It was the outcome Kris Meeke wanted all along but it took some hard negotiations to get there. Now the Dungannon driver will stay with Citroen Racing for another three years, leading the test and development programme of their new-for-2017 WRC rally car.
And although Meeke will not contest a full World championship schedule next season, importantly, he will take part in "a number of rounds" according to Citroen team principal Yves Matton.
He said details of the 2016 programme would be revealed later but reports from the continent suggest it could be as many as 10 of the 14 rounds and Meeke will be joined by rising French star Stephane Lefebrve.
Back home to attend a Stormont lunch with First Minister-in-waiting Arlene Foster, Meeke admitted he had always wanted to stay with Citroen but once the French manufacturer confirmed they would be taking a gap year in 2016 he had to look at other options.
The Rally Argentina winner already had a firm offer of a three-year contract with Toyota to develop their new Yaris car for 2017 and this will have strengthened his negotiating position as he pushed for a similar commitment from Citroen.

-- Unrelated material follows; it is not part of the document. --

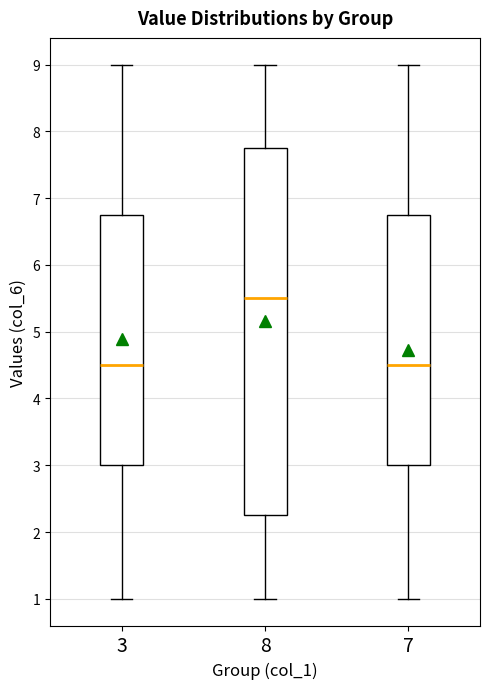

Reading left to right, read every box against the y-axis: the position of its median line, the range the box covers, and the ends of its whiskers. The values are not printed on the chart, so give them approximately, as read against the axis.

3: median 4.5, box 3.0 to 6.8, whiskers 1.0 to 9.0
8: median 5.5, box 2.3 to 7.8, whiskers 1.0 to 9.0
7: median 4.5, box 3.0 to 6.8, whiskers 1.0 to 9.0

And the opportunity to compete regularly next season in the current DS3, almost certainly with Citroen satellite team PH Sport, was also a major factor.
"Various options were available to me but I chose to stay with Citroen Racing to reap the rewards of the work done over the last two years or more," he said.
"It's also a way of thanking the team for the faith they have shown in me.
"We know each other very well and this understanding will be essential in developing the new car.
"I'm excited about everything that lies ahead in the next few months.
"I began my career in motorsport as a design engineer so although I can't wait to get into the car.
"I'll be following every stage of the design and assembly of the first car with great interest.
"I'm also excited about the new FIA regulations, which look set to deliver more powerful and more spectacular cars.
"Obviously, all of this work is geared towards me being able to fight for more wins and for the World title in the not too distant future."
Citroen had put pressure on Meeke to make a decision by announcing they would, after all, take part in January's Monte Carlo Rally, the entries for which close tomorrow.
It brought the stand-off to a head and resulted in Meeke securing the deal he wanted.
At 36, he views the next three years as critical to his career and a long-term contract was always the sticking point.
"It seems that all the way through my career I've only ever had a short-term commitment. Sometimes it hasn't even been for a season, and I've been driving rally by rally.
"There's always been that bit of extra pressure to prove yourself, to get to the next rally," he explained.
"When you have a long-term commitment it shows the team believes in you and what you can do.
"It removes some of the question marks and I can try to make it my team knowing the future is secure." Matton, who has been a strong supporter of Meeke since his Junior World championship days, stressed that the priority will be to concentrate on the new car, with testing due to begin in April, but added that it was important to for "Kris to keep his hand in by taking part in several rounds [next season].
"In terms of our new programme, above all else we wanted an experienced, top-level driver, with sound technical knowledge.
"Kris was undoubtedly the best choice and we are delighted that he has decided to stay with us."